Telur pada dasarnya adalah bakal calon individu baru yang dihasilkan dari individu betina. Bila terjadi pembuahan maka telur akan berkembang menjadi embrio dan selanjutnya terbentuk individu baru setelah lahir atau menetas. Istilah telur merujuk pada sel telur yang berkembang pada saluran reproduksi aves betina. Karena komposisi telur merupakan zat nutrisi yang edibel maka selanjutnya telur diproduksi untuk konsumsi manusia. Bahkan telah lama berkembang teknologi peternakan (terutama rekayasa genetika dan nutrisi) yang menghasilkan ayam yang hanya bertelur dan selanjutnya menjadi industri telur (Suharyanto 2009). Saat ini konsumsi untuk komoditi telur Indonesia mencapai 5.5 kg/kapita/tahun (Darajati 2009). Konsumsi tersebut mengalami peningkatan dari tahun sebelumnya yaitu rata-rata sebesar 4.6 persen/tahun. Kondisi yang demikian dapat menjadi peluang usaha bagi peternak unggas di Indonesia.
Telur yang biasa dikonsumsi saat ini berasal dari ayam-ayam yang ”diciptakan” khusus untuk selalu bertelur yang disebut dengan ayam ras petelur. Namun demikian jenis ayam ataupun unggas lainnya juga bisa menghasilkan telur baik yang dibuahi maupun yang tidak dan dijadikan bahan makanan bagi manusia dengan tingkat kualitas yang relatif sama. Telur juga memiliki karakteristik sebagaimana bahan makan lainnya. Telur relatif lebih tahan lama pada kondisi penyimpanan suhu kamar karena telur memiliki kulit yang mampu melindungi isinya. Meskipun memiliki kulit, telur tidak bisa diperlakukan secara sembarangan karena a) kulit telur tidak sekuat dan seliat kulit buah-buahan, b) kulit telur tipis dan rigit sehingga mudah retak dan pecah, c) kulit telur memiliki pori-pori sehingga mudah terjadi pertukaran udara dan ini membutuhkan kondisi penyimpanan dengan kelembaban dan temperatur tertentu, dan d) bentuk telur yang tidak seragam sehingga menyulitkan dalam sistem penanganan mekanis secara terus menerus (Suharyanto 2009).
            Telur bebek di negara-negara Barat tidak diperdagangkan dan dikonsumsi. Hal ini dikarenakan telur bebek mudah terkontaminasi bakteri Salmonella thypii penyebab penyakit tifoid (tifus) dibandingkan dengan telur ayam. Meskipun telur bebek sedikit lebih besar dari telur ayam akan tetapi kandungan gizinya tidak berbeda jauh, kecuali mungkin kandungan lemaknya yang lebih banyak pada telur bebek. Bagian putih telur adalah 58persen dari berat seluruh telur, tetapi sebagian besar zat gizi dan vitamin terdapat di bagian merah telur (Sediaoetomo 1996).

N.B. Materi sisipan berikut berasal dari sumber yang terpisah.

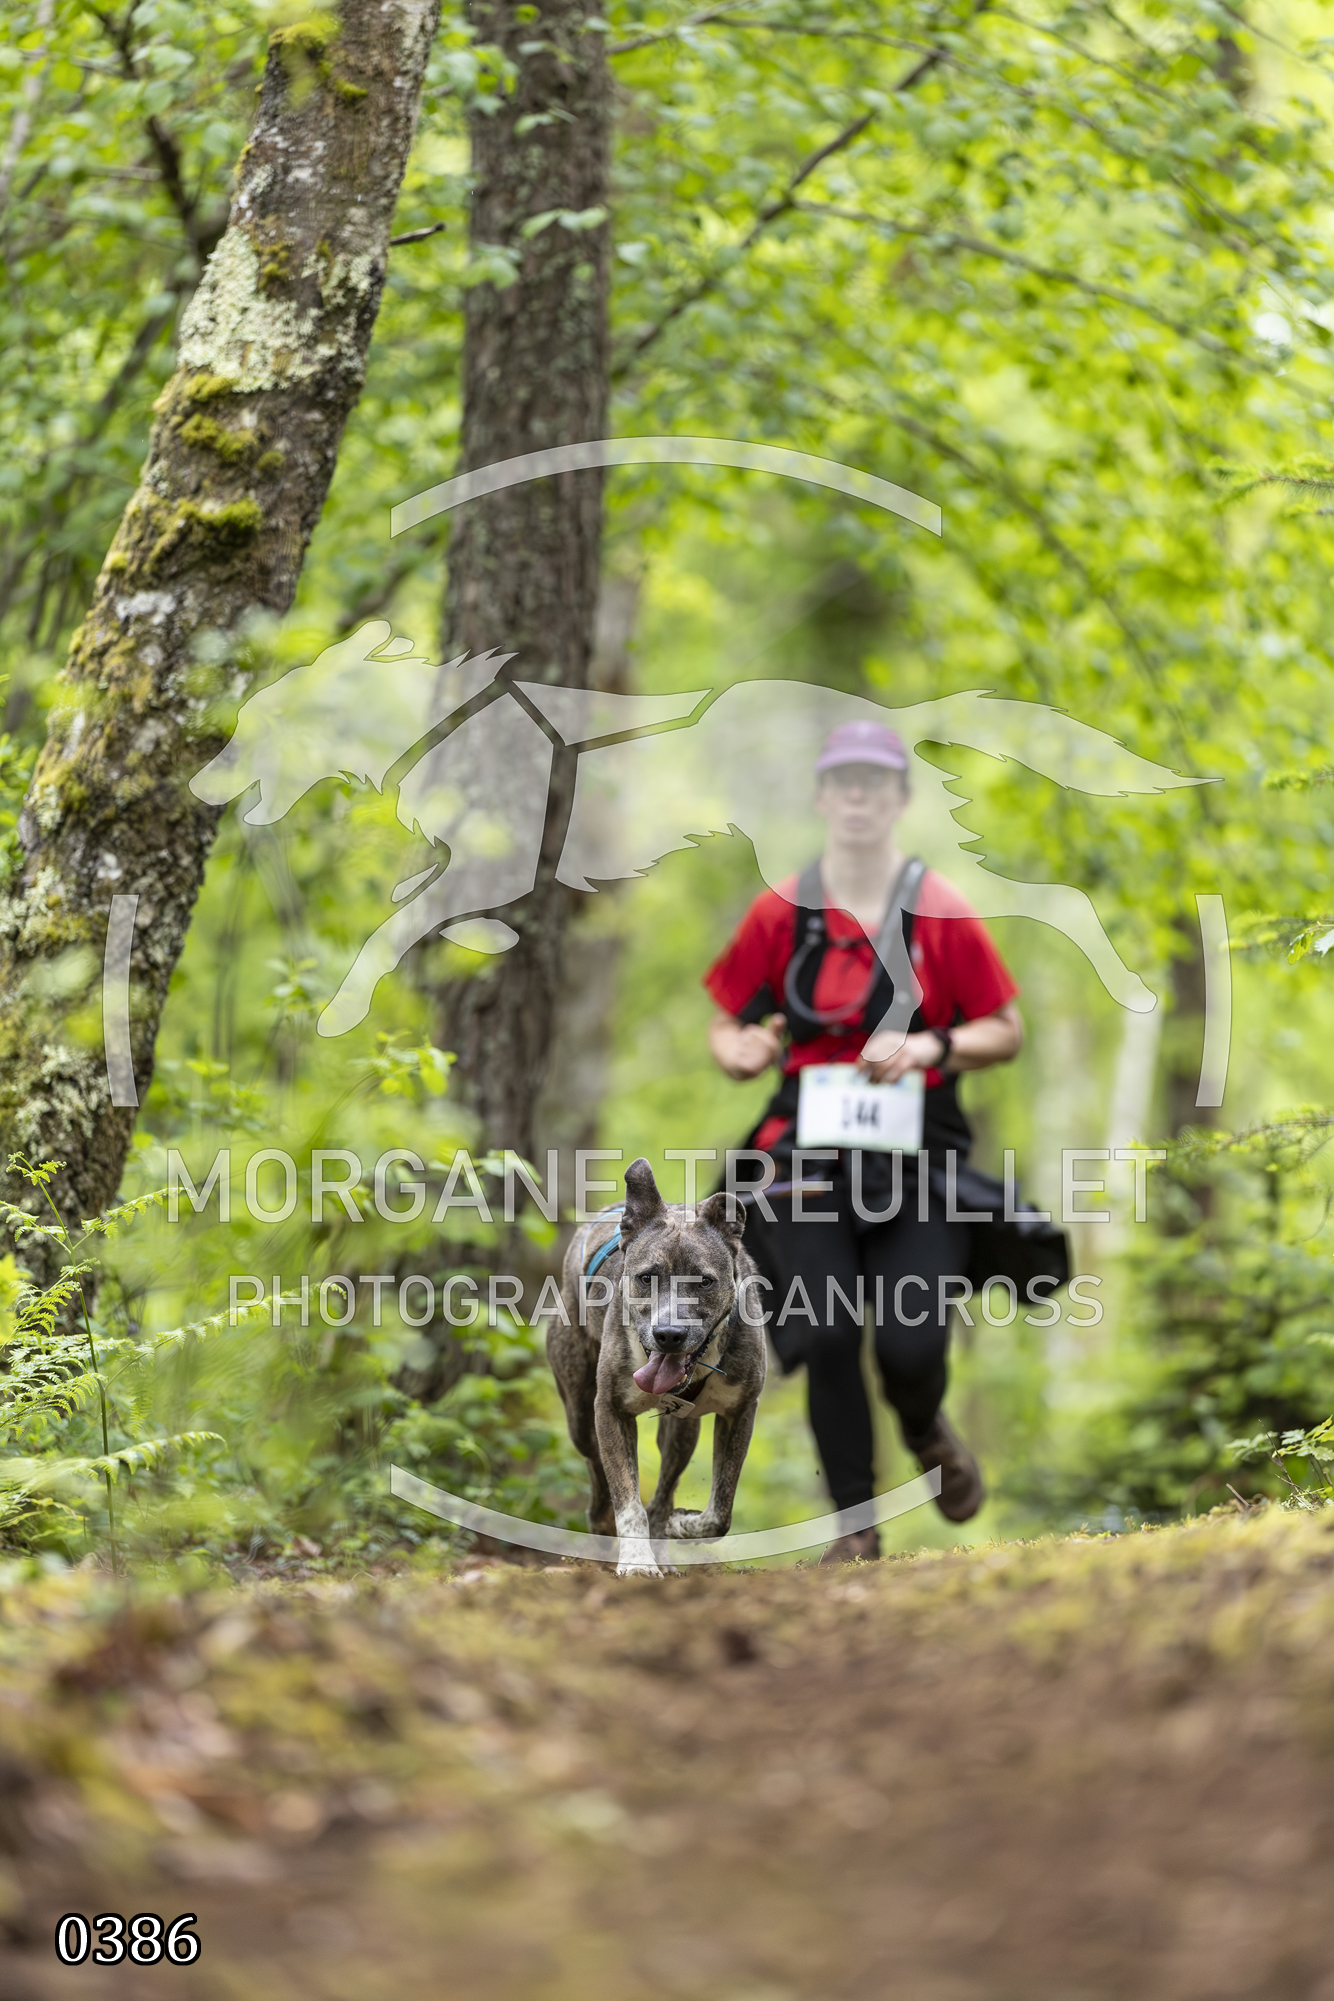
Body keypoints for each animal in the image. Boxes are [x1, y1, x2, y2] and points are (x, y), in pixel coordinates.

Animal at [551, 1157, 769, 1577]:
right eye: (646, 1277)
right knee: (598, 1474)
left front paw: (683, 1525)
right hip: (580, 1415)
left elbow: (720, 1512)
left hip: (682, 1431)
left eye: (704, 1281)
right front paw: (636, 1562)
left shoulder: (740, 1411)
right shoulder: (611, 1409)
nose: (668, 1334)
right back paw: (603, 1524)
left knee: (664, 1490)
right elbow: (627, 1499)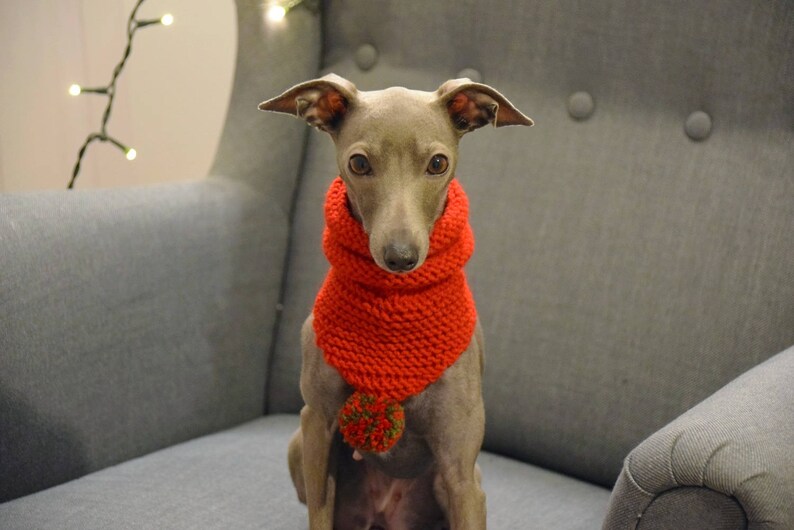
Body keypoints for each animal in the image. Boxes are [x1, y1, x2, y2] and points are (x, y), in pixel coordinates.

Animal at [262, 74, 532, 528]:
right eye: (358, 164)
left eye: (438, 164)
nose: (401, 258)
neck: (395, 314)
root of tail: (385, 515)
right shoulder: (318, 425)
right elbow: (318, 507)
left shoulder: (461, 472)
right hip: (300, 446)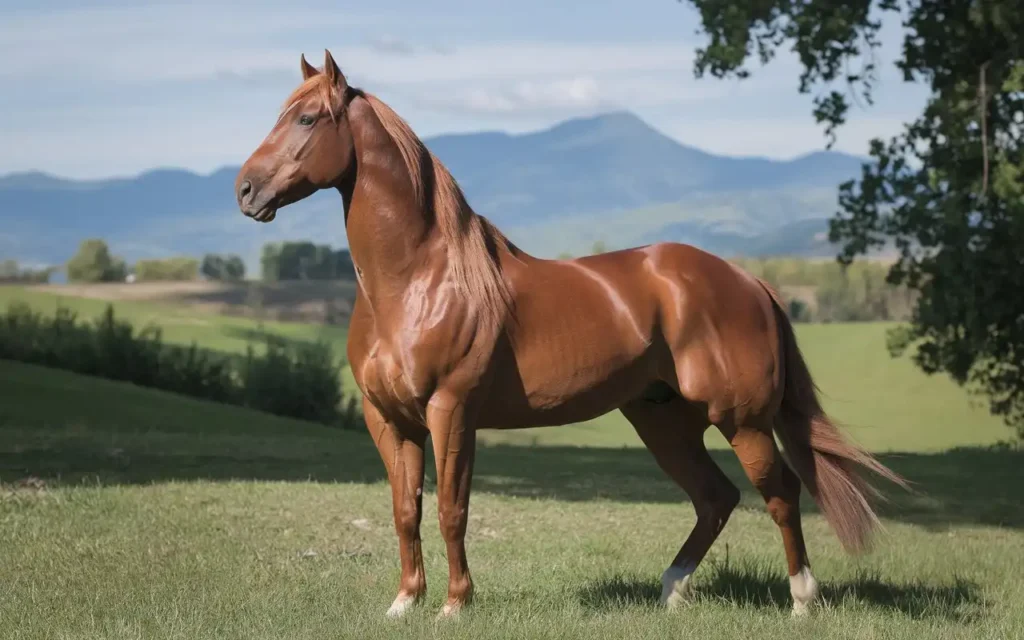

            Teknik konsumsi telur di Indonesia dapat dilakukan dengan berbagai cara. Pengolahan makanan yang berasal dari telur banyak ragam dan jenisnya. Namun ada pula sebagian masyarakat yang mengkonsumsi telur tanpa melalui proses pengolahan. Fenomena tersebut umumnya terjadi pada masyarakat yang gemar mengkonsumsi jamu. Telur ayam kampung (ayam buras) sering dijadikan tambahan bahan dalam mengkonsumsi jamu. Telur tersebut langsung dicampur dengan jamu tanpa melalui proses pengolahan. Hal tersebut tidak baik dilakukan karena dapat mengganggu penyerapan vitamin di dalam tubuh.
            Telur yang mentah tidak baik dikonsumsi karena mengandung beberapa komponen berbahaya (Anonim 2011) seperti:
1.    Mengandung Avidin.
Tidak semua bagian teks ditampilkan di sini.